> DOCUMENT SEGMENT
[Start of section]

The rabbits were anesthetized with subcutaneous Hypnorm® (fentanyl/fluanisone, 0.3 ml/kg) and intramuscular Stesolid® (diazepam, 2.5 mg/kg). All rabbits received a single intramuscular dose of 0.4 ml Streptocillin® (hydrostreptomycin and benzylpenicillin) 10 min before operation. Prior to surgery, the skin was shaved and washed with iodine. Both tibiae were operated on. Under aseptic conditions, a midline skin incision was made over the knee joint and the joint was approached through a medial parapatellar incision. The patella was mobilized laterally, the menisci removed, and a 1.5-mm area of the tibia articular surface resected with an electric saw. The bone marrow cavity was opened with an awl and reamed with a 3.6-mm drill. Cerament™ bone graft substitute was used for fixation of the tibia prosthesis. Cerament™ powder (200 mg) was mixed with 87 μl of iohexol, which in turn generated a liquid and powder ratio of 0.43 ml/g. The material was mixed for 3 min in a Petri dish and inserted into the tibia cavity. The prosthesis was gently inserted in the tibia marrow cavity by digital pressure and thereafter gently tapped into the bone using a mallet (Additional file 1). In the contralateral control side, the bone marrow cavity was simply washed with saline after reaming and the prosthesis implanted. Joint stability and range of motion were controlled, and the joint capsule and the subcutaneous tissues were closed in two separate layers. After surgery, the animals were allowed to move freely in their cages. The animals were randomly divided into two groups to be sacrificed 6 or 12 weeks after prosthetic implantation. The animals were sacrificed by an overdose of pentobarbital, and six specimens in each of the 6-week and 12-week groups were randomly selected for a pull-out test and two specimens for a micro-CT analysis. The specimens from the pull-out tests were subsequently fixed in formalin for histology and histomorphometric assessment.
The tibias with the prosthesis implant were cleansed from soft tissue, and the distal parts were fixed with bone cement in a plastic tube and mounted on an Instron 8511 load frame with an MTS TestStar II controller (Canton, MA, USA). The prosthetic tibia plate was unscrewed and replaced by a hook screwed onto the stem (Additional file 2). The implant was first preloaded up to 1 N, and thereafter, the pull-out test was performed under displacement control at 2 mm/min, with the tester being unaware of group belonging of the specimen. The peak force was recorded and the data from the pull-out test were compared for the prostheses with and without Cerament™ at 6- and 12-week time points, respectively.

[End of section]

Chart comprehension data:

[Start of section]

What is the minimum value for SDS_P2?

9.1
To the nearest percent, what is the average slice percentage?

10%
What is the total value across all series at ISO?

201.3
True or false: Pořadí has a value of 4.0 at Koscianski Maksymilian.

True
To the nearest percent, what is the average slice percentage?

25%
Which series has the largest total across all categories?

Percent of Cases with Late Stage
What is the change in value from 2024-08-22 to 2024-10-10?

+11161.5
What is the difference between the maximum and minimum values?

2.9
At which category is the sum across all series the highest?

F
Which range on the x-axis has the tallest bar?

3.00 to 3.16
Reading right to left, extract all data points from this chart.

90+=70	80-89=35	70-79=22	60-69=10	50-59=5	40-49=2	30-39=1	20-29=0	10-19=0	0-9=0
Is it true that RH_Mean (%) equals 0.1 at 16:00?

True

[End of section]

Reproduce the part of the surgical methods text between "The tibias with" and "time points, respectively.", inclusive, word for word.

The tibias with the prosthesis implant were cleansed from soft tissue, and the distal parts were fixed with bone cement in a plastic tube and mounted on an Instron 8511 load frame with an MTS TestStar II controller (Canton, MA, USA). The prosthetic tibia plate was unscrewed and replaced by a hook screwed onto the stem (Additional file 2). The implant was first preloaded up to 1 N, and thereafter, the pull-out test was performed under displacement control at 2 mm/min, with the tester being unaware of group belonging of the specimen. The peak force was recorded and the data from the pull-out test were compared for the prostheses with and without Cerament™ at 6- and 12-week time points, respectively.